Seulement, hâtons-nous de le dire, les membres seuls se reposaient. L'œil, actif, inquiet, vigilant, interrogeait le miroir, qui reflétait la porte d'entrée, tandis que l'oreille aux aguets se préparait à saisir le moindre son.

La duègne ouvrit la porte, et l'on entendit murmurer quelques mots dans l'antichambre.

Alors une voix fraîche et suave, et cependant empreinte de fermeté, prononça ces paroles :

– Est-ce ici que demeure Mme la comtesse de La Motte ?

– Mme la comtesse de La Motte Valois ? répéta en nasillant Clotilde.

– C'est cela même, ma bonne dame. Mme de La Motte est-elle chez elle ?

– Oui, madame, et trop souffrante pour sortir.

Pendant ce colloque, dont elle n'avait pas perdu une syllabe, la prétendue malade, ayant regardé dans le miroir, vit qu'une femme questionnait Clotilde, et que cette femme, selon toutes les apparences, appartenait à une classe élevée de la société.

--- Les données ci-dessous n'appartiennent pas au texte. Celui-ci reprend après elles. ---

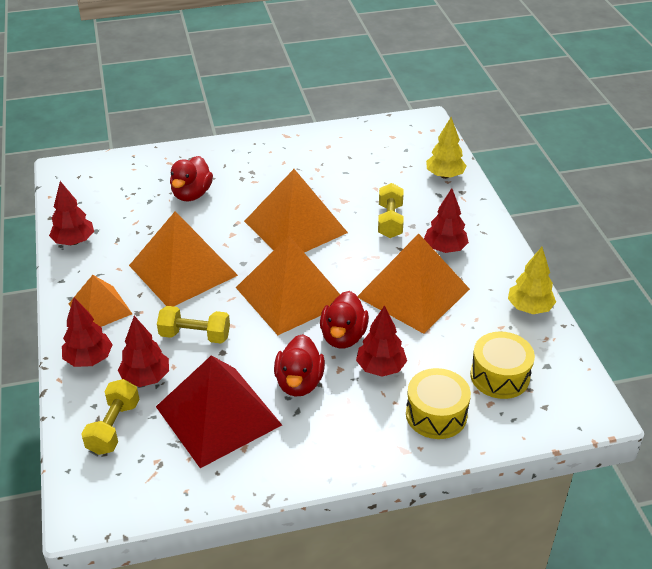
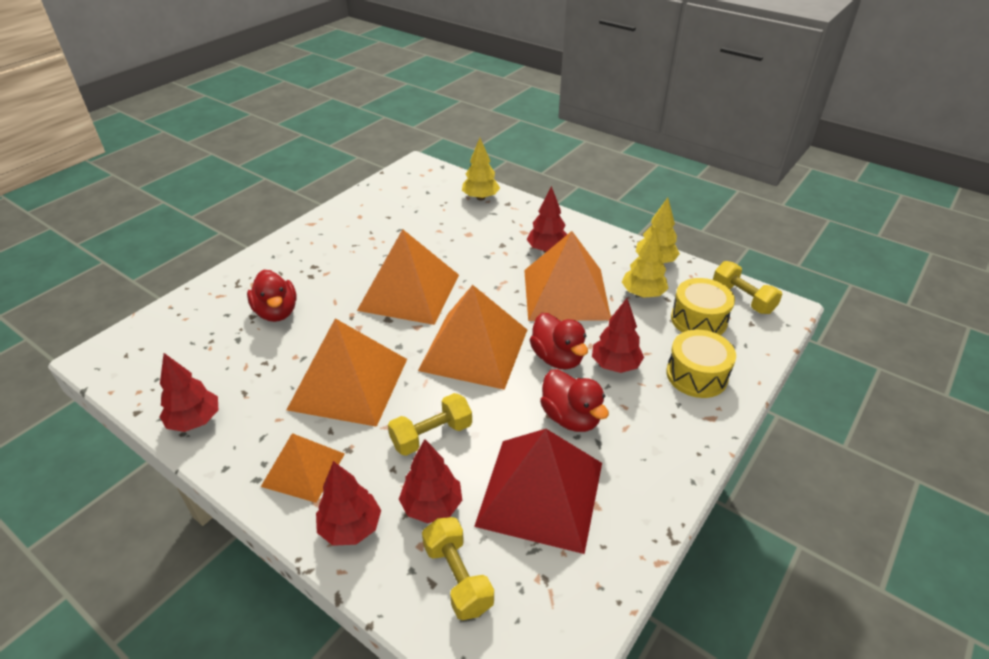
camera: 40 degrees left, 0 degrees up
yellow dumbbell [378,183,404,238] -> yellow dumbbell moved to [713,261,782,314]
none -> yellow tree [622,228,669,298]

Elle quitta aussitôt le sofa et gagna le fauteuil, afin de laisser le meuble d'honneur à l'étrangère.

Pendant qu'elle accomplissait ce mouvement, elle ne put remarquer que la visiteuse s'était retournée sur le palier et avait dit à une autre personne restée dans l'ombre :

– Vous pouvez entrer, madame, c'est ici.

La porte se referma, et les deux femmes que nous avons vues demander le chemin de la rue Saint-Claude venaient de pénétrer chez la comtesse de La Motte Valois.

– Qui faut-il que j'annonce à Mme la comtesse ? demanda Clotilde en promenant curieusement, quoique avec respect, la chandelle devant le visage des deux femmes.

– Annoncez une dame des Bonnes-œuvres, dit la plus âgée.

– De Paris ?

– Non ; de Versailles.

Clotilde entra chez sa maîtresse, et les étrangères, la suivant, se trouvèrent dans la chambre éclairée au moment où Jeanne de Valois se soulevait péniblement de dessus son fauteuil pour saluer très civilement ses deux hôtesses.

Clotilde avança les deux autres fauteuils, afin que les visiteuses eussent le choix, et se retira dans l'antichambre avec une sage lenteur, qui laissait deviner qu'elle suivrait derrière la porte la conversation qui allait avoir lieu.